Fifteen minutes later, Thom and I were among the hipsters and writers who populated our favorite caffeinated haunt. Our barista had the day off, but even the second-string made us two Americanos before we asked for them. Impressed, I dropped an extra ten in the jar. A middle-aged lady with a baby abandoned our favorite table as if Thom had sent a text ahead asking her to vacate. The stage was set. Serious conversation to follow.

Thom twisted the square Waylan Academy ring he always wore on his pinkie because it was too small for his ring finger. The platinum gleamed against his skin. He’d had it polished again.

“You need something.” He sounded sure of himself, which he always was. Being sure was a Thom thing—courtesy of a lifetime of being lavishly loved.

He sipped the coffee, and I had a vision of us doing this same thing when we were thirty. He’d chatter happily about his wife wanting him to work fewer hours at the firm, and I’d tell him my daughter spit up on my favorite tie. We’d be rich and annoying. Or we would at least pretend to be rich at thirty, which was annoying. But then the image glitches, and fuzzes like an old television, thanks to John Winters, my father.

Thom had called me two weeks before under similar circumstances. We’d talked about Mom catching Dad with Kaitlyn (“with a Y”), his trainer. We’d discussed the coming shitstorm. Two hours ago, that shitstorm made landfall in Casa Winters.

Thom asked, “What’s the current situation?”

In his early forties (or perhaps before), my father developed a love of working out at expensive gyms. He likes women who know their way around a barbell; he likes toweling off in front of large mirrors. My mom has Betty Crocker hips, Sara Lee thighs, and Mother Teresa’s devotion. They were never a very good match and hadn’t been happy together in years, if ever. I used to obsess over them and my unfortunate role in their continuing relationship. I have since, with Thom’s coaching, learned some distance. Also, my parents met when Mom was seventeen. My age.

“We’re leaving him,” I told Thom.

He accepted this pronouncement as I had, without question. “To where?” was the question. He asked it quietly, already suspecting this was the reason his Spidey sense had urged him to call.

During the family meeting, I’d requested this information too. I’d expected, oh, maybe a condo in Green Hills, there’s a place showing in Lennox Village, I have a friend with a lovely bungalow in East. We’d move from swanky Brentwood, Tennessee, to greater Nashville, Tennessee. Good-bye, cheater. Hello, alimony.

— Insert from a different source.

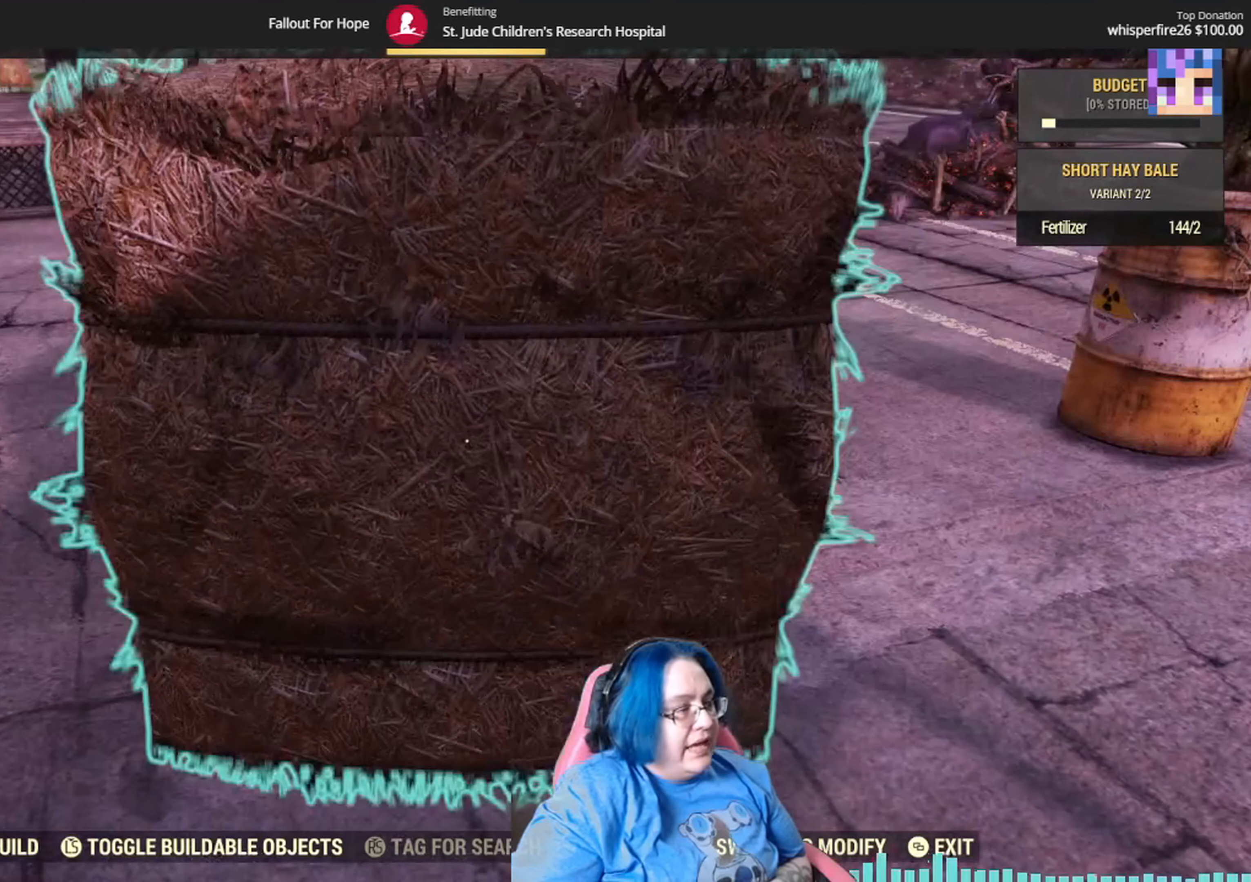
{"buttons": [], "left_stick": "center", "right_stick": "center", "events": [[266, "DPAD_RIGHT", "down"], [400, "DPAD_RIGHT", "up"]]}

“Otters Holt. Kentucky.” I didn’t hide my disdain, having holidayed there occasionally.

“That’s where they have the very large yellow thing. What is it? A scarecrow?” he asked kindly.

“Molly the Corn Dolly,” I responded with as much enthusiasm as I could manage.

“Yes, Molly the Corn Dolly,” Thom repeated, hiding a smirk behind his mug.

He was right to smirk. My grandfather had that thing constructed, but I’d never managed to tell anyone about it with a straight face, let alone Thom, who found the humor in most things. He did not find any humor in his best friend spending his senior year in a town that didn’t even have a McDonald’s. I tipped my mug on its rim, having already thought well beyond the absence of chain restaurants. Graduating elsewhere. Graduating away from Thom. Graduating from Otters Holt. How could I put that on a college application and be taken seriously?

Small towns (population 2,876, according to the sign next to Molly) were made of nosy people, and I wasn’t village fare. Add to that I was a niche of a niche, and it had taken years to find friends who liked ties, intensity, and costumes.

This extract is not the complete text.